Scratchboard is a medium that is over 100 years old, but has usually been used as a commercial art and illustrating medium. With the addition of color 30+ years ago and the development of a “new” scratchboard that has a rigid subsurface, it has made its way into the Fine Art category. It is now accepted in Museum shows all over the world and enjoys experimentation by many artists in varying techniques. Basically it consists of a rigid surface covered by white Kaolin clay which is sanded smooth and then a layer of black India ink is applied using an airbrush. This surface is cut through using anything from a sharp pin to dental tools or Doctors’ scalpel.
Sally Maxwell has been working with scratchboard for close to 45 years. Shown in galleries throughout the United States, her work is renowned by private and corporate collectors for its ability to capture the beauty and emotion of the wildlife and the natural world. Since childhood, Sally has found inspiration in animals and her own colorful garden; each piece is like a snapshot of the intensity that nature can possess in its quiet moments. Sally’s work tells stories and suggests relationships through subtle details such as the way two creatures lock eyes or snuggle next to each other.

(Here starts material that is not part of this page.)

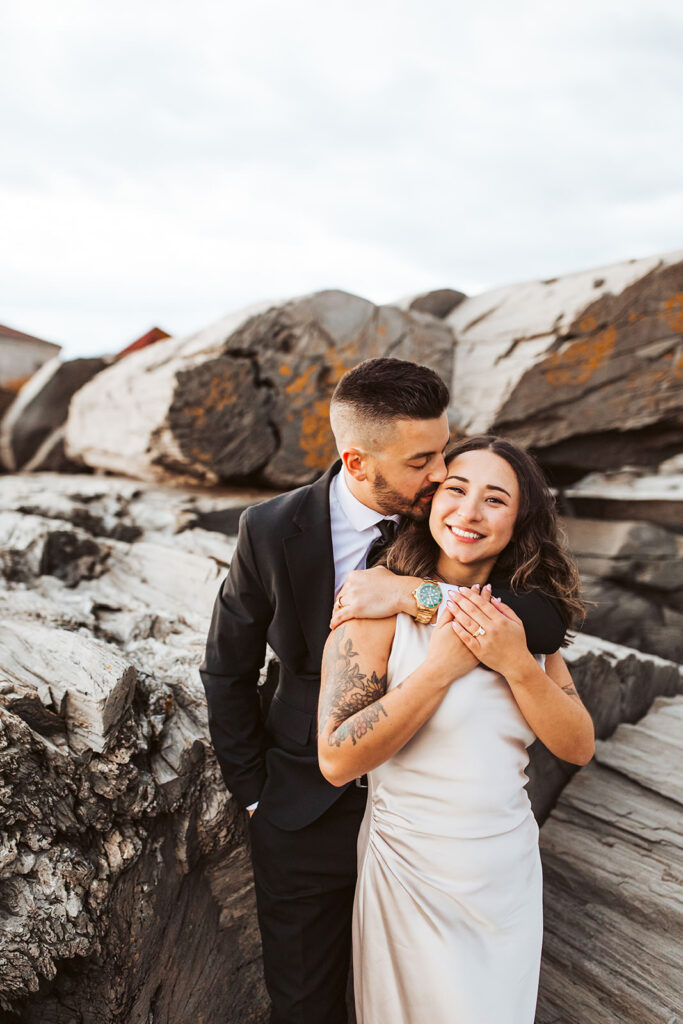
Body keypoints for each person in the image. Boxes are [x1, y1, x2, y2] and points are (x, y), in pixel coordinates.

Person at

Sally has helped to define scratchboard as a fine art medium; using similar techniques to etching or engraving, scratchboard originally was used for magazine illustration and for products in catalogs. Working with scratchboard allows Sally to layer up rich, deep colors and capture minute details, and her innovation and experimentation with new tools has given her the ability to produce a softer, less linear technique.